ROME -- Reaction in Europe to the latest doping revelations involving Lance Armstrong and his former U.S. Postal team was a mix of surprise and sorrow.
Two former teammates of Armstrong told The Associated Press on Friday that they never saw Armstrong or Tyler Hamilton use banned drugs.
In an interview with 60 Minutes aired Thursday on the CBS Evening News, Hamilton admitted that he doped and said Armstrong did as well.
Pascal Derame, a Frenchman who was on the 1999 Tour-winning team with Armstrong and Hamilton, said he wasn't in Armstrong's "inner circle."
"There was a team and then there was the inner circle. Tyler was in the inner circle," as was Frankie Andreu, Derame said. "[Armstrong] was a lot closer to Tyler than to us. ... Perhaps he didn't trust the French."
The 60 Minutes segment, which will air in its entirety on Sunday, also includes an interview with another former Armstrong teammate, Andreu.
Now one of the race directors at the Tour of California, Andreu told the show he took banned substances because lesser riders he believed were doping were passing him.
"I never saw [Armstrong] take anything," Derame said. "I cannot say what I didn't see."
Derame added that he mostly roomed with a Danish rider, Peter Meinert-Nielsen, and did not have much interaction with Armstrong even though they rode on the same Tour team.
"You can live together without living together," he said.
UCI spokesman Enrico Carpani said the governing body is aware of the latest allegations against Armstrong via the media but will not comment.
"Only Mr.
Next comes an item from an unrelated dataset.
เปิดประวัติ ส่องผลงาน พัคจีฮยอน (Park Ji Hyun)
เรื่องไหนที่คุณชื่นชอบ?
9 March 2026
Hamilton and Mr. Armstrong are in a position to comment," Carpani said.
Another former teammate of Armstrong and Hamilton, Steffen Kjaergaard of Norway, rode on U.S. Postal's Tour de France team in 2000 and 2001.
"I didn't feel any pressure of doing any prohibited thing to be stronger, to do doping," Kjaergaard said. "I didn't have any hints, 'You should do this. You should do that."'
Kjaergaard said that U.S. Postal conducted internal blood tests on him and others in the team "to make sure that the riders behave themselves."
Kjaergaard said that he did at times share rooms with Hamilton. But he said he never got any indication and never suspected that he was using banned drugs.
"I guess that if he or anybody else wants to do doping or other illegal things, they can hide it," Kjaergaard said.
Kjaergaard also said that in the wake of the confessions from Hamilton and, previously, Floyd Landis, he was now thinking, "I must have been damned naive. ... It's quite amazing to me."
Like other Europeans who rode for U.S. Postal, Kjaergaard suggested that one reason why he did not see any evidence of doping might be because he "was never close to the Americans."
"I was living on a regular basis in Norway and Belgium and they were living on a regular basis in Spain and the United States," he said. "I was never socializing with them or Lance."
Doping, he said, "in general was not a subject" discussed within the team.
Kjaergaard sympathized with Hamilton, saying "it must have been terrible" for him to have lied for so long about his own doping.
"He's not the first one on the team that confessed," he said. "I feel sorry for him. He must have been having a terrible time in the last 10 years."
Kjaergaard said the only pressure he felt was self-imposed pressure to ride well, to be selected as one of the nine Tour riders. He said he was struck when he moved from a small Danish team to U.S. Postal at how carefully the American team looked after its riders, for example giving them administrative help with paperwork.
"They treated me well," he said. "They really want to take good care of you. That was something new for me. ... This is American, very service-oriented."